Stored entries:
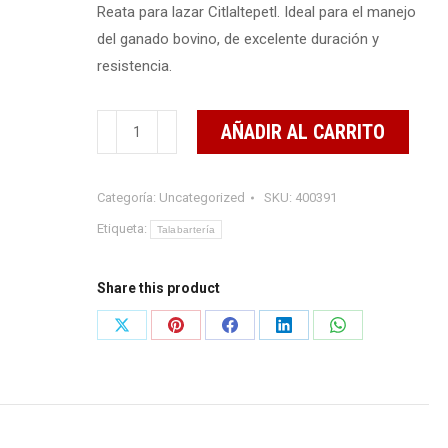
Reata para lazar Citlaltepetl. Ideal para el manejo
del ganado bovino, de excelente duración y
resistencia.
Reata
AÑADIR AL CARRITO
de
lazar
Categoría:
Uncategorized
SKU:
400391
Citlaltepetl
0.6
Etiqueta:
Talabartería
kg
cantidad
Share this product
Share
Share
Share
Share
Share
on
on
on
on
on
X
Pinterest
Facebook
LinkedIn
WhatsApp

Exercise directions: What is needed is a word-for-word copy of the data, minus its pictures.

Exercise result:
Reata para lazar Citlaltepetl. Ideal para el manejo
del ganado bovino, de excelente duración y
resistencia.
Reata
AÑADIR AL CARRITO
de
lazar
Categoría:
Uncategorized
SKU:
400391
Citlaltepetl
0.6
Etiqueta:
Talabartería
kg
cantidad
Share this product
Share
Share
Share
Share
Share
on
on
on
on
on
X
Pinterest
Facebook
LinkedIn
WhatsApp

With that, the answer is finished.